Toxaphene Tests Futile

Retesting urged for Superfund sites, neighboring areas

By JACK MORSE

The Brunswick News

About a half-dozen hazardous material sites in Glynn County may be more toxic - and more dangerous - than the federal Environmental Protection Administration previously believed.

Since the mid-1990s, the EPA Division 4, based in Atlanta, has used a test for toxaphene at Glynn County Superfund sites that it insisted was accurate.

The EPA used the system, called the Toxaphene Task Force Method, or EPA Method 8081, at areas such as an old Hercules landfill site where, in the late 1970s, the company disposed of waste material from producing toxaphene, a now-banned pesticide and a suspected carcinogen.

The EPA's Office of Inspector General noted in a recently released ombudsman report that the EPA's testing method used to monitor levels of toxaphene in groundwater at the Hercules 009 landfill site, located on Benedict Road and Georgia Spur 25, is "inadequate."

Kevin Pegg, technical adviser to the Glynn Environmental Coalition citizens group and a professor of biotechnology at Florida Community College in Jacksonville, said he had concluded long ago that the testing was inadequate.

"We've been telling them for years that it was flawed," he said.

In a separate technical assistance report funded by the EPA and written for use by the Glynn Environmental Coalition, Pegg noted that the EPA 8081 method used to test for contaminants is apparently used only in Glynn County.

"The method is not recognized by other governments or by researchers as a useful method because it under-reports the actual toxaphene concentration," Pegg wrote.

The Glynn Environmental Coalition has said that retesting should be performed at the 009 landfill site and at a Terry Creek site, both of which were once used by Hercules to dispose of waste material.

Because of potential health threats at the areas, both are on the EPA's list of Superfund sites.

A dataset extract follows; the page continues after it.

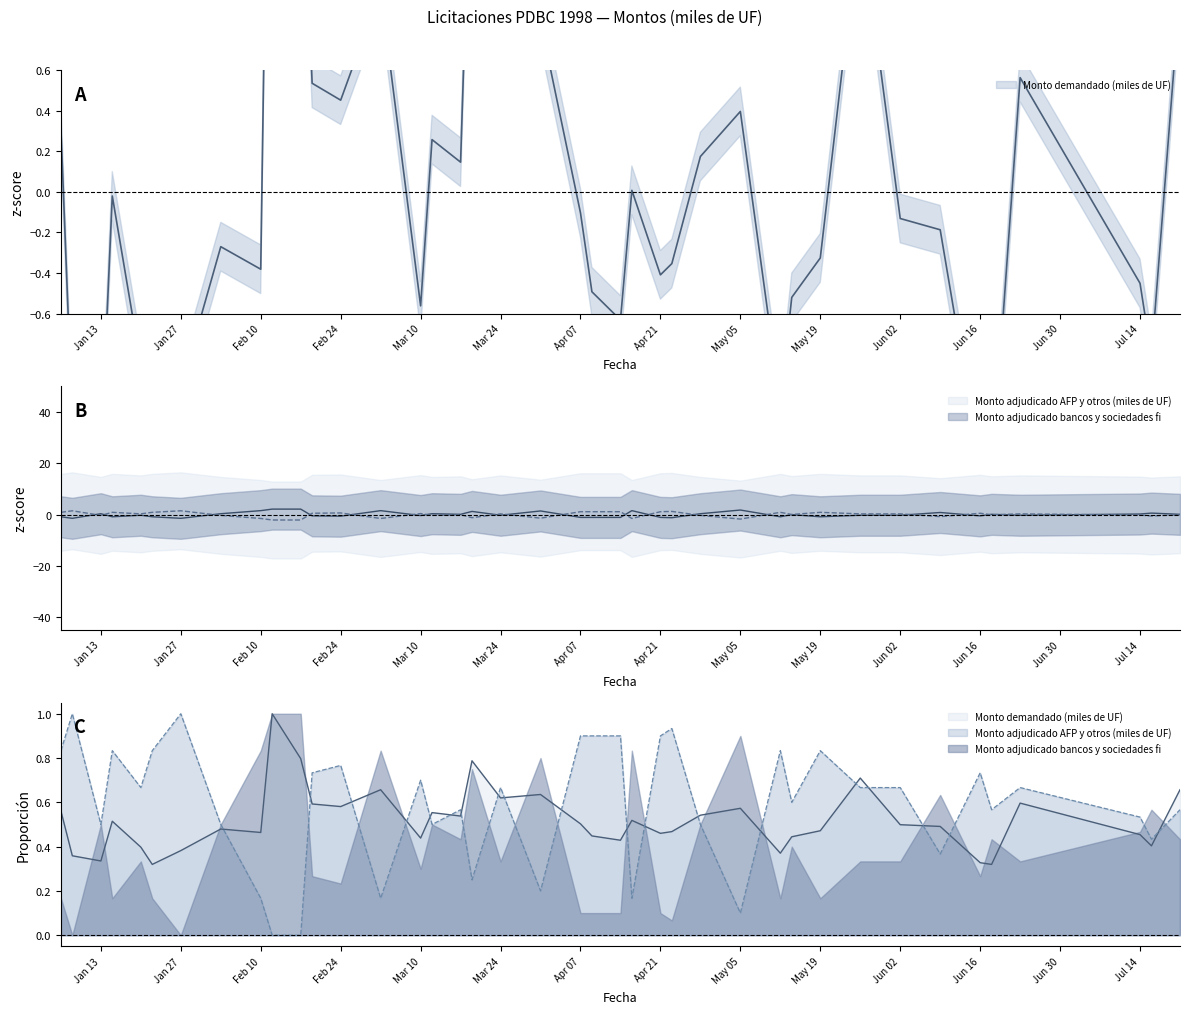

Reading left to right, what are all the values shown in this chart?

Monto demandado (miles de UF): 0.6	0.4	0.3	0.5	0.4	0.3	0.4	0.5	0.5	1.0	0.8	0.6	0.6	0.7	0.4	0.6	0.5	0.8	0.6	0.6	0.5	0.4	0.4	0.5	0.5	0.5	0.5	0.6	0.4	0.4	0.5	0.7	0.5	0.5	0.3	0.3	0.6	0.5	0.4	0.7
Monto adjudicado bancos y sociedades fi: -0.9	-1.5	0.3	-0.9	-0.3	-0.9	-1.5	0.3	1.5	2.1	2.1	-0.5	-0.6	1.5	-0.4	0.3	0.1	1.2	-0.3	1.4	-1.1	-1.1	-1.1	1.5	-1.1	-1.2	0.3	1.8	-0.9	-0.0	-0.9	-0.3	-0.3	0.8	-0.5	0.1	-0.3	0.2	0.6	0.1
Monto adjudicado AFP y otros (miles de UF): 0.9	1.5	-0.3	0.9	0.3	0.9	1.5	-0.3	-1.5	-2.1	-2.1	0.5	0.6	-1.5	0.4	-0.3	-0.1	-1.2	0.3	-1.4	1.1	1.1	1.1	-1.5	1.1	1.2	-0.3	-1.8	0.9	0.0	0.9	0.3	0.3	-0.8	0.5	-0.1	0.3	-0.2	-0.6	-0.1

The environmental coalition said retesting also should be performed in neighborhoods around Hercules and at at least three other landfills in Glynn County - T Street, Fourth Street and Old Sterling.

The EPA ombudsman's report noted an example of Method 8081's failure to accurately measure contamination in 1997. When toxaphene levels in fish from the Terry Creek Superfund site were tested, no quantities of the toxin were found. When the same fish were reanalyzed in 2001 using an alternate method, toxaphene was found at levels up to 52 times the EPA's "do not eat" level.

Pegg said he can't yet comment on how serious the situation may be.

"At this point in time we don't know what the levels of toxaphene are in the environment because they haven't been accurately tested," he said. "It isn't until we have the testing and readings that we can assess the risk."

Bill Owens, president of the Glynn Environmental Coalition, however, found the ombudsman report to be encouraging.

"I think it's good news," he said. "Not that it's great that we've got toxaphene everywhere. But now that this news from the inspector general has come out, they can no longer pretend that efforts in the past have been adequate. Now we can begin to do the right thing."

The EPA's Division 4 has until Dec. 23 to respond to the report, which was issued in late September. The response must include a corrective actions plan.

"We're looking at (the ombudsman report) piece by piece and will be responding to any concerns or issues in that report," said Laura Niles, EPA spokesperson.